_What you are asked to do_:
List each line of the data below that contains the string "value". Case counts: uppercase and lowercase letters are not interchangeable.

_Provided records_:

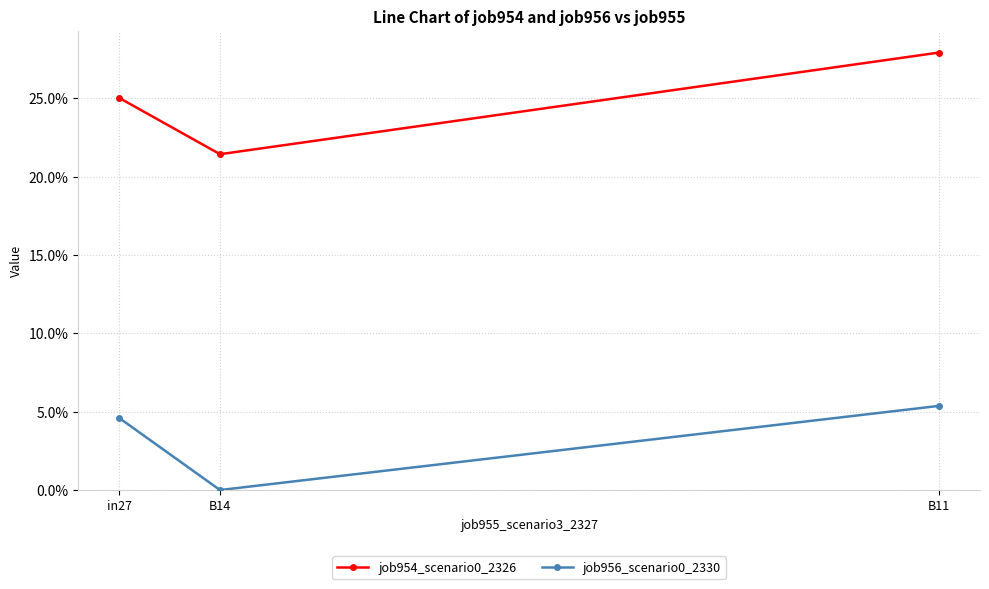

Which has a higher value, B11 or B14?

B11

* * *

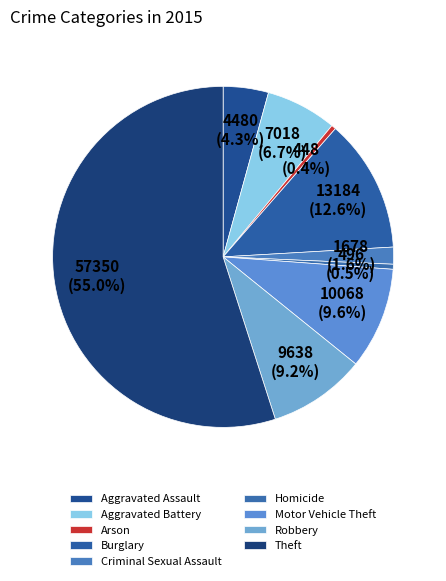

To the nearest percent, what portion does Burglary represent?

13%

--

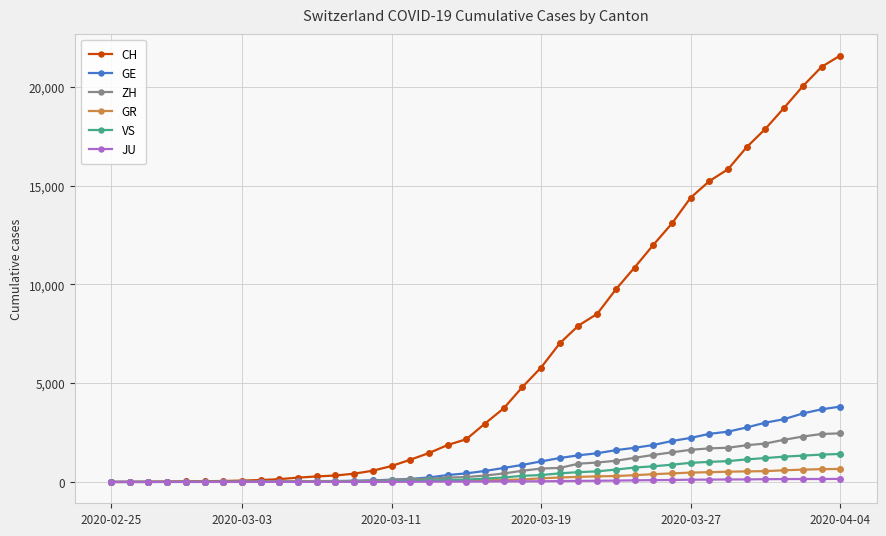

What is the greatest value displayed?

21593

_Written reply_:
Which has a higher value, B11 or B14?
What is the greatest value displayed?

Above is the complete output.